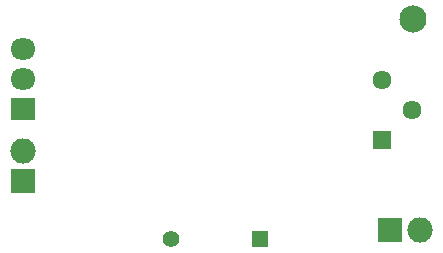
<source format=gbs>
G04 #@! TF.FileFunction,Soldermask,Bot*
%FSLAX46Y46*%
G04 Gerber Fmt 4.6, Leading zero omitted, Abs format (unit mm)*
G04 Created by KiCad (PCBNEW 4.0.1-stable) date Tisdag 22 Mars 2016 22:05:33*
%MOMM*%
G01*
G04 APERTURE LIST*
%ADD10C,0.100000*%
%ADD11R,2.133600X1.828800*%
%ADD12O,2.133600X1.828800*%
%ADD13C,1.611600*%
%ADD14R,1.611600X1.611600*%
%ADD15R,1.401600X1.401600*%
%ADD16C,1.401600*%
%ADD17R,2.133600X2.133600*%
%ADD18O,2.133600X2.133600*%
%ADD19C,2.301600*%
G04 APERTURE END LIST*
D10*
D11*
X162400000Y-115900000D03*
D12*
X162400000Y-113360000D03*
X162400000Y-110820000D03*
D13*
X192775000Y-113445000D03*
D14*
X192775000Y-118525000D03*
D13*
X195315000Y-115985000D03*
D15*
X182400000Y-126900000D03*
D16*
X174900000Y-126900000D03*
D17*
X162375000Y-122050000D03*
D18*
X162375000Y-119510000D03*
D17*
X193400000Y-126150000D03*
D18*
X195940000Y-126150000D03*
D19*
X195400000Y-108300000D03*
M02*

</source>
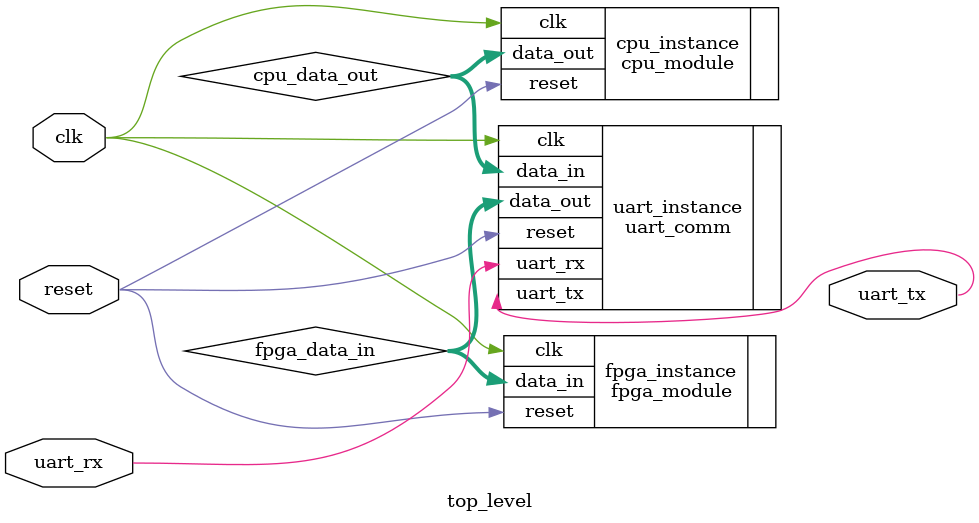
<source format=v>
module top_level (
    input wire clk,
    input wire reset,
    input wire uart_rx,
    output wire uart_tx
);

wire [31:0] cpu_data_out;
wire [31:0] fpga_data_in;

// Instantiate the CPU
cpu_module cpu_instance (
    .clk(clk),
    .reset(reset),
    .data_out(cpu_data_out)
);

// Instantiate the FPGA
fpga_module fpga_instance (
    .clk(clk),
    .reset(reset),
    .data_in(fpga_data_in)
);

// Instantiate the UART module
uart_comm uart_instance (
    .clk(clk),
    .reset(reset),
    .data_in(cpu_data_out),  // Connect CPU data output to UART data input
    .data_out(fpga_data_in), // Connect UART data output to FPGA data input
    .uart_rx(uart_rx),
    .uart_tx(uart_tx)
);

endmodule
</source>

§ **Work instructions**
Working from the entries above, filter out every line that lacks "source" and copy what remains.

§ **Problem solution**
<source format=gbs>
</source>
<source format=v>
</source>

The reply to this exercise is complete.